Consider a long rectangular bar of direct bandgap $p$-type semiconductor. The equilibrium hole density is $10^{17}\,\text{cm}^{-3}$ and the intrinsic carrier concentration is $10^{10}\,\text{cm}^{-3}$. Electron and hole diffusion lengths are $2\,\mu$m and $1\,\mu$m, respectively. The left side of the bar ($x=0$) is uniformly illuminated with a laser having photon energy greater than the bandgap of the semiconductor. Excess electron-hole pairs are generated ONLY at $x=0$ because of the laser. The steady state electron density at $x=0$ is $10^{14}\,\text{cm}^{-3}$ due to laser illumination. Under these conditions and ignoring electric field, the closest approximation (among the given options) of the steady state electron density at $x=2\,\mu\text{m}$ is ______________.

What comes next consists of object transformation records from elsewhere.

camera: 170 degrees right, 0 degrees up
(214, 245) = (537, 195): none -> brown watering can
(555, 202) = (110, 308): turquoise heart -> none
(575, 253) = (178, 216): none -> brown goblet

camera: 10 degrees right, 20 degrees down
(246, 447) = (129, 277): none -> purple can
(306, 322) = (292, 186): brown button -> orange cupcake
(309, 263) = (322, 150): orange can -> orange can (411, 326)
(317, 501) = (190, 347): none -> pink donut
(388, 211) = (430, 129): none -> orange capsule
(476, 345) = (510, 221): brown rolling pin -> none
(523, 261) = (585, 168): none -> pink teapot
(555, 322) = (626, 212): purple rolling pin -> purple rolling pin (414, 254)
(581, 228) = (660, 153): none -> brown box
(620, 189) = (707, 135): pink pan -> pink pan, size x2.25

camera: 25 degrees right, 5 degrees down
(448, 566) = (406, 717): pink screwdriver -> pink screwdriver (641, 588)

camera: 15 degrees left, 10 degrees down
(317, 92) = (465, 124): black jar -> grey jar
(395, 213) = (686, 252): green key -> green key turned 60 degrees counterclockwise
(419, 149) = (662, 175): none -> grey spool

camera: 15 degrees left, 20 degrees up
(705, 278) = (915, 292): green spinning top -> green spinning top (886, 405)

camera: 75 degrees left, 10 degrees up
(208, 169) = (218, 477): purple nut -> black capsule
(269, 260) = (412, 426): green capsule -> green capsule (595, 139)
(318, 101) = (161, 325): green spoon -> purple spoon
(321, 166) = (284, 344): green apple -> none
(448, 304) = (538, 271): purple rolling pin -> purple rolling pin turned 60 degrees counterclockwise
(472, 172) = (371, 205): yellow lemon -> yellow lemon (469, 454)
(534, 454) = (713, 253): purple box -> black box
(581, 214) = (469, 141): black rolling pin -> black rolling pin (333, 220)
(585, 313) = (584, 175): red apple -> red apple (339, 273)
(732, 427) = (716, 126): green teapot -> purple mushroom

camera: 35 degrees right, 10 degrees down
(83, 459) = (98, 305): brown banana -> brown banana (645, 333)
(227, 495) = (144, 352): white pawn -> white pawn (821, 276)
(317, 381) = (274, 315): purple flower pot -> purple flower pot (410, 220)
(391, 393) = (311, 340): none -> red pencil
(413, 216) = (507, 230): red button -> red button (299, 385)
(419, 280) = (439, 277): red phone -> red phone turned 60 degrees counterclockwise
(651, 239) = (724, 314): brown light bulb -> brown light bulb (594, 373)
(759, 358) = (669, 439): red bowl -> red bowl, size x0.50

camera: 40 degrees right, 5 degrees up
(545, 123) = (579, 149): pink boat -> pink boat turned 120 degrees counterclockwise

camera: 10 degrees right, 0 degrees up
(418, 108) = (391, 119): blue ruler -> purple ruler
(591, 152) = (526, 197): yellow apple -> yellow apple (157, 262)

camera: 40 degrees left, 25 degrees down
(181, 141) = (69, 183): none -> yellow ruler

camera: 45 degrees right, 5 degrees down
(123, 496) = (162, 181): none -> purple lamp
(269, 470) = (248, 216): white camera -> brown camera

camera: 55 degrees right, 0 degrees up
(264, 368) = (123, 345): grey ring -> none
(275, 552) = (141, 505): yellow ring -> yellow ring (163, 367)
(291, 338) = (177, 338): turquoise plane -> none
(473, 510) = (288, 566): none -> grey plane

• A. $0.37 \times 10^{14}\,\text{cm}^{-3}$
• B. $0.63 \times 10^{13}\,\text{cm}^{-3}$
• C. $3.7 \times 10^{14}\,\text{cm}^{-3}$
• D. $10^{3}\,\text{cm}^{-3}$

Hint:

Injected minority carriers decay exponentially with distance from the point of generation, with the decay length equal to the diffusion length.

Answer 1

The Correct Option is A

Since the semiconductor is $p$-type and excess electrons are injected only at $x=0$, the steady-state excess electron concentration decays exponentially with distance as: \[ \Delta n(x) = \Delta n(0)\, e^{-x/L_n}, \] where $L_n = 2\,\mu\text{m}$ is the electron diffusion length.
Step 1: Substitute values.
\[ \Delta n(0) = 10^{14}\,\text{cm}^{-3}, \qquad x=2\,\mu\text{m}, \qquad L_n=2\,\mu\text{m}. \] \[ \Delta n(2) = 10^{14} e^{-2/2} = 10^{14}e^{-1}. \] Step 2: Evaluate the exponential.
\[ e^{-1} \approx 0.37. \] Thus, \[ \Delta n(2) \approx 0.37 \times 10^{14}\,\text{cm}^{-3}. \] Step 3: Add equilibrium electron concentration if needed.
The equilibrium electron density in $p$-type semiconductor is: \[ n_0 = \frac{n_i^2}{p_0} = \frac{10^{20}}{10^{17}} = 10^{3}\,\text{cm}^{-3}, \] which is negligible compared to $10^{14}$. Hence, the steady state electron density $\approx \Delta n(2)$.
Therefore the closest value is: \[ 0.37 \times 10^{14}\,\text{cm}^{-3}. \] Final Answer: $0.37 \times 10^{14}\,\text{cm}^{-3}$